▶ **Exercise input**
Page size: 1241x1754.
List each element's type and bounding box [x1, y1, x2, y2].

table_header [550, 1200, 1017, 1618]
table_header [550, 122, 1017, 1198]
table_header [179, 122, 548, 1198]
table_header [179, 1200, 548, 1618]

...

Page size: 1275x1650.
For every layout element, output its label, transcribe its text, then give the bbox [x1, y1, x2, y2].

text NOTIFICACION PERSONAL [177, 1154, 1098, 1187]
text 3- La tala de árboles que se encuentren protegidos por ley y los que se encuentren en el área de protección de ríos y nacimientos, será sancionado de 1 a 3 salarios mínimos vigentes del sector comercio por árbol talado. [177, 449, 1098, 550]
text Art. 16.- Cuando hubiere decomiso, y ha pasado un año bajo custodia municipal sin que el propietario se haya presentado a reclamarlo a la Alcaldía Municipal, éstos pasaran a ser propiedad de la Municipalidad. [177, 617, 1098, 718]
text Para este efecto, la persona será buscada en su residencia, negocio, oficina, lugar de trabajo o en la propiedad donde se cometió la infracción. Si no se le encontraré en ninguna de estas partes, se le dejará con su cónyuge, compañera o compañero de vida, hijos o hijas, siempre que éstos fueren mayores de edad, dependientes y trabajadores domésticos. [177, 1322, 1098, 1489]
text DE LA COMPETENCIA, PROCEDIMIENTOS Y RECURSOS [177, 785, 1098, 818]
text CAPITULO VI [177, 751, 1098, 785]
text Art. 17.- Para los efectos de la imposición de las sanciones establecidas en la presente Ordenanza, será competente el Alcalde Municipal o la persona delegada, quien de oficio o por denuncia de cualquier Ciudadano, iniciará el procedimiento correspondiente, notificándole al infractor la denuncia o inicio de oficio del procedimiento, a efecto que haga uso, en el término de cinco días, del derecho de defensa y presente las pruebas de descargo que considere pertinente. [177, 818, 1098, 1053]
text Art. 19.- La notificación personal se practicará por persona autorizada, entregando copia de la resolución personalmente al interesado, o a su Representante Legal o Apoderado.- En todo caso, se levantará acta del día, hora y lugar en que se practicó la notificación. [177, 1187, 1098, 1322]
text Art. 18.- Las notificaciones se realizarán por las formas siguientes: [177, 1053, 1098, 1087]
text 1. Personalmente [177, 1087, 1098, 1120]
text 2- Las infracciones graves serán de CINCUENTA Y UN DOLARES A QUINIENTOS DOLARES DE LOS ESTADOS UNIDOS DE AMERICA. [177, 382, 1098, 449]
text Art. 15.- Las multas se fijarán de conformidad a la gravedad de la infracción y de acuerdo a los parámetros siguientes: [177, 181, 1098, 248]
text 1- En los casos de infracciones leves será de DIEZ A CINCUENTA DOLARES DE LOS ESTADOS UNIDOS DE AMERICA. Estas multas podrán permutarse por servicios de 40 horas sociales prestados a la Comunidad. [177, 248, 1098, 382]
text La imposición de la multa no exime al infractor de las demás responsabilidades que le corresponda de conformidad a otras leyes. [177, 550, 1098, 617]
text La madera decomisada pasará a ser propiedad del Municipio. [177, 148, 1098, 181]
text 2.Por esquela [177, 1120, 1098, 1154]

--

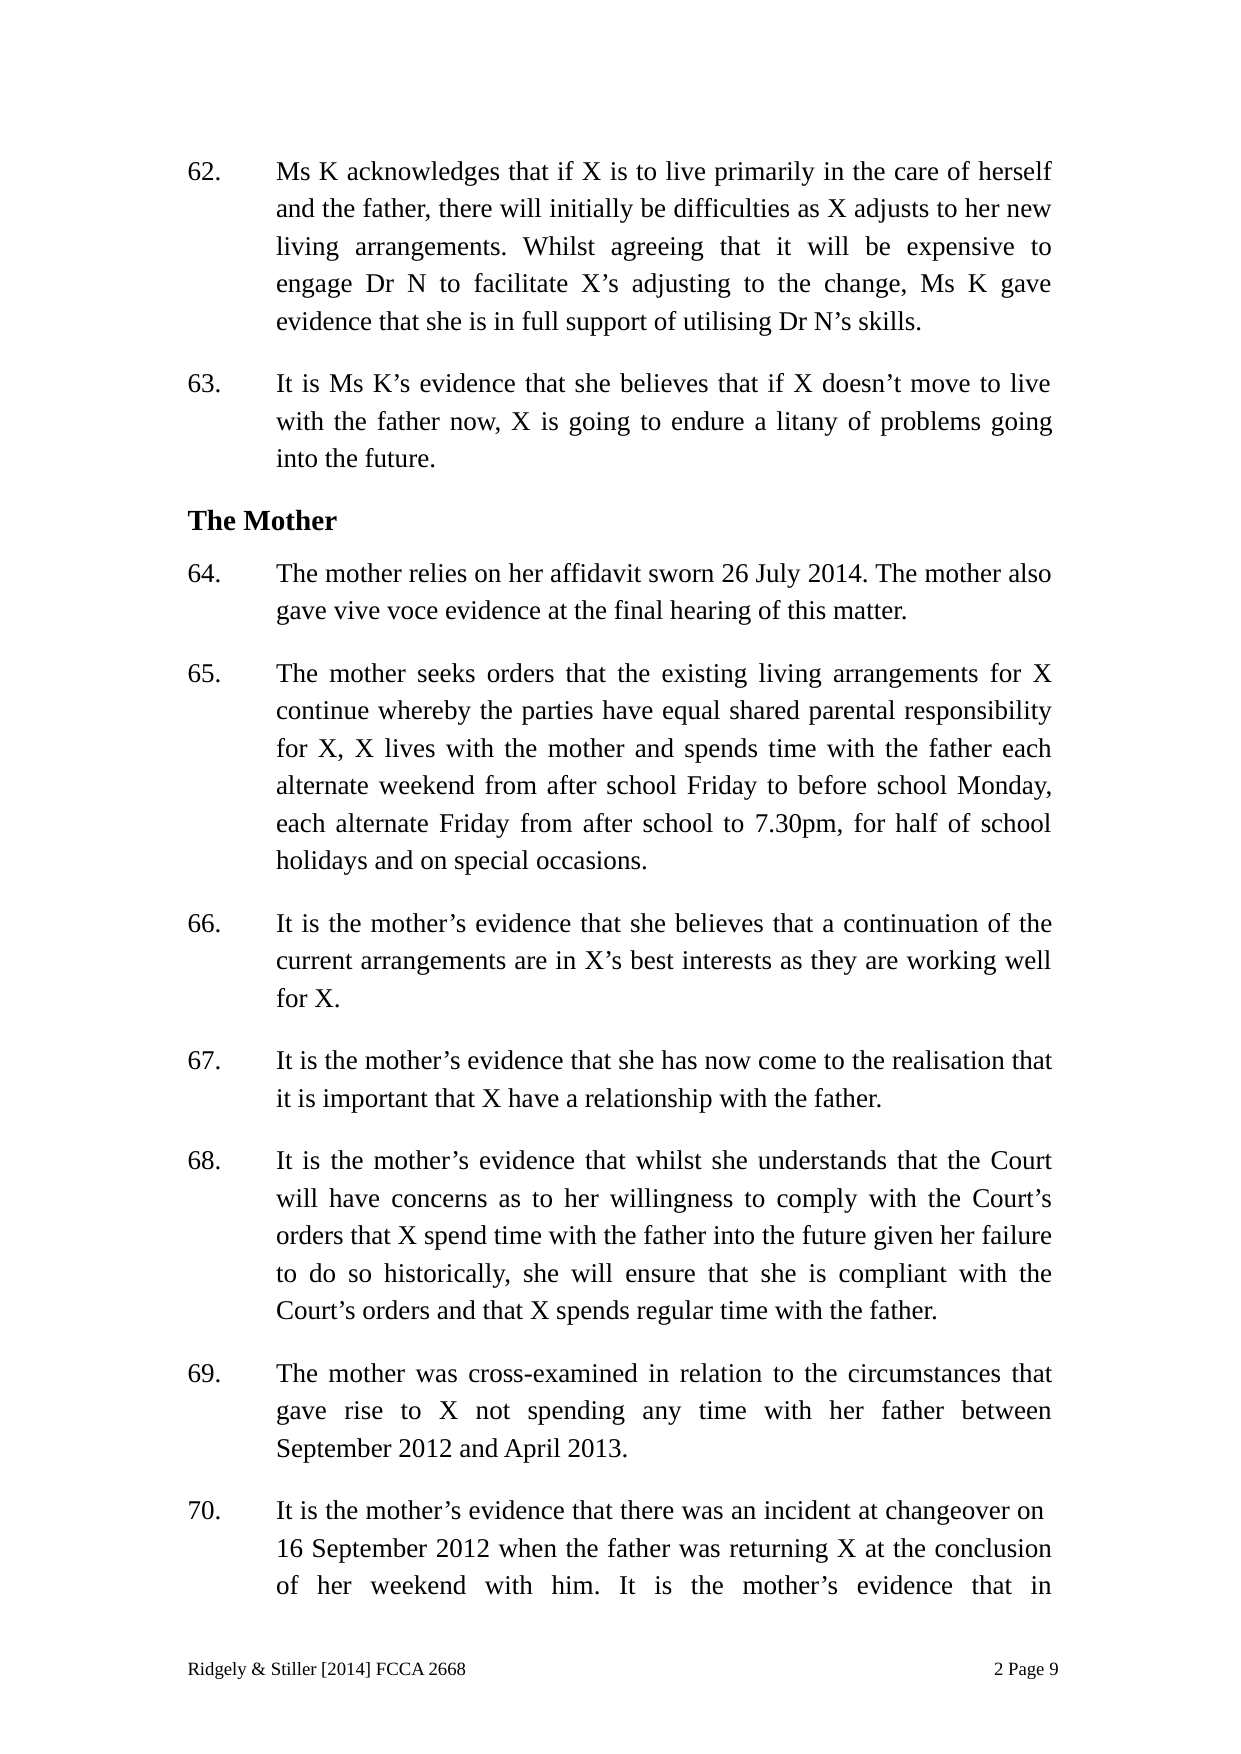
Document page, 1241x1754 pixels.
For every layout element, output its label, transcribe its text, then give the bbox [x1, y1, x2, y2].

▶ **What you have to do**
Every line from the data above that contains "size" must appear in the answer.

▶ **Answer space**
Page size: 1241x1754.
Page size: 1275x1650.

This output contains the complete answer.